As more brands are coming to understand the power of mobile as part of their marketing strategy, we need to do even more to break down the complexities to increase testing and innovation.  That means speaking clearly about capabilities and limitations to identify existing challenges.  The sooner we're able to do that, the faster we can identify solutions that push us all forward.

Main Take-Away: If a media partner or agency can't explain a concept without jargon, it's probably a bust.

Friday, February 21, 2014

Weekly Wrap Up

The mobile landscape is a crazy place these days as the rate of mergers and acquisitions seems to accelerate every day.  We are literally in a living version of Monopoly where the major players are scrambling to buy up properties so they can start laying down [advertising] real estate to really make the big bucks.

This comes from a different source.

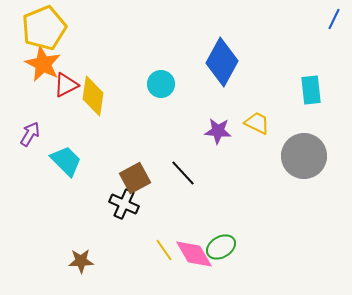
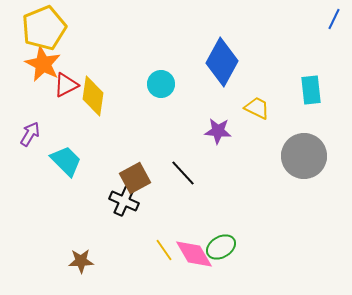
yellow trapezoid: moved 15 px up
black cross: moved 3 px up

The biggest news this week was undoubtedly Facebook's $19 billion purchase of messaging service WhatsApp.  A less publicized purchase for PhiSix (3D virtual try-on technology) also came from eBay this week.  Though almost all of the major players (Apple, Google, Facebook, eBay) are gobbling up properties at lightening speed, their reasons for doing so seem to be very different.  Some have likened Facebook's acquisition strategy to that of P&G, in which the company is hoping to have a hand in various properties, competitive or not, to make sure they have a hand in the revenues long-term.  eBay's acquisition history however reflects more synergy to grow the related benefits of each of its properties (the company has presented advertisers with multiple scenarios via an NYC pop-up store to show how their technology stack works together to improve customer experiences).  Google on the other hand has been very clear about their objective to unify products to connect user experiences across devices and use cases to improve tracking attribution and targeting.

Regardless of the varying strategies behind these acquisitions, the thing that is most clear is we are no where close to seeing them end.  Many technology platforms are already planning their exit strategies and even the most niche partners are open to buying vs building (media networks, creative shops, you name it).  Mobile may be a very fragmented ecosystem today, but we are starting to see the varying sides emerge and the potential impact they may have on consumers and advertisers alike in the future.  So I guess the question is, are you betting on the value of Park Place & Broadway or do you favor the diversity of quantity in your properties?